ANALYSES

Tensions dans la péninsule coréenne : climat d’avant-guerre ou propagande ?

Interview
2 avril 2013
Le point de vue de Pascal Boniface
Les tensions entre la Corée du Nord, d’une part, et la Corée du Sud et les Etats-Unis, d’autre part, s’intensifient depuis quelques semaines. Quel est le but de Kim Jong-un ?
Le but principal de Kim Jong-un est de renforcer son pouvoir sur le plan personnel mais aussi au niveau interne : tout nouveau dirigeant, très jeune de surcroît, sa légitimité au sein du pays n’est peut-être pas suffisamment établie. Même si de l’extérieur, les images de menaces sur le territoire américain peuvent faire sourire, voire rire, celles-ci n’amusent personne en Corée du Nord car elles peuvent paraître crédibles, les Nord-Coréens n’ayant aucune autre information extérieure. Le but de l’opération pour Kim Jong-un est certainement de montrer, non pas au monde extérieur mais à sa population, qu’il s’est lancé dans un bras de fer avec les Etats-Unis et qu’il en est sorti victorieux puisque les forces impérialistes, face à la puissance de la Corée du Nord, n’ont pas osé procéder à l’attaque qu’elles avaient préparée.

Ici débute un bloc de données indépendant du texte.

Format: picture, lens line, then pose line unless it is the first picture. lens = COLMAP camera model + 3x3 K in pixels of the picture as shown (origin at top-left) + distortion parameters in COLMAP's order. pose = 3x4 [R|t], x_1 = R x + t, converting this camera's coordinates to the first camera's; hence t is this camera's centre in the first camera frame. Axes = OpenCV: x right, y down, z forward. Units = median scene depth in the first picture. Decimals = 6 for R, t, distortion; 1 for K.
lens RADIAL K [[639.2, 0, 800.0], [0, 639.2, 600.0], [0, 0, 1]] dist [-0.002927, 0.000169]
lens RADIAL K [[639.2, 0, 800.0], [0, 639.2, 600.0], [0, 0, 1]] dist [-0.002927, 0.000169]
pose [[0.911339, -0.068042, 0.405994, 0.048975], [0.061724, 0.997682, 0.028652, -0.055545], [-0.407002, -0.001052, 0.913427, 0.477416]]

Au-delà de la propagande, est-on réellement à l’abri d’un incident qui pourrait déclencher une guerre ?
Bien sûr, on n’est jamais certain qu’une guerre ne puisse éclater et l’Histoire est pleine de dérapages qui n’ont pas été contrôlés ou de provocations qui ont débouché sur des catastrophes non souhaitées. Ceci étant, l’objectif des dirigeants nord-coréens est de se maintenir au pouvoir et ils savent très bien qu’une guerre de grande ampleur contre les Etats-Unis ou même la Corée du Sud, quels que soient les dégâts qu’ils puissent leur infliger (aucun, dans le cas des Etats-Unis, puisqu’ils n’en ont pas les moyens), signifierait la fin du régime. Donc, d’un point de vue très rationnel, les dirigeants nord-coréens font de la provocation pour consolider leur pouvoir et non pas pour le perdre. Quant à la rationalité des dirigeants nord-coréens, il ne faut pas confondre celle-ci avec la différence de valeurs. On peut penser qu’un régime, qui a autant échoué et dont les dirigeants parviennent à se maintenir au pouvoir, n’est pas dénué de toute rationalité, même si ce type de rationalité n’est pas partagé par tout le monde.

Après l’embellie du début des années 2000, les rapports entre les deux Corées semblent au plus mal. Peut-on imaginer une normalisation des relations après cette période de tensions ?
Le fait est que la politique de Sunshine Policy , lancée par Kim Dae-jung (Président de la Corée du Sud de 1998 à 2003), après avoir été très prometteuse – les deux Corées avaient même signé un accord de désarmement nucléaire en 2007 – a pris fin, d’une part, parce que les Nord- Coréens ont effectivement très souvent soufflé le chaud et le froid et, d’autre part, parce qu’après 2008 et l’élection de Lee Myung-bak à la présidence, celui-ci a décidé de rompre les relations et d’avoir une ligne plus dure à l’égard de la Corée du Nord. On peut imaginer que l’on reste à ce stade où les provocations sont suivies par des périodes d’accalmie. Mais assisterons-nous un jour à un soft landing du régime nord-coréen ? Le problème est que celui-ci représente le dernier régime totalitaire de la planète et que les dirigeants nord-coréens craignent que la moindre ouverture, même la plus légère, ne l’entraine dans un mouvement qu’ils ne contrôleraient plus et, qu’à terme, ils ne perdent le pouvoir. C’est pour cela que les dirigeants nord-coréens sont plus tentés de maintenir le régime actuel, quelles que soient les souffrances que cela impose à la population, pour rester au pouvoir.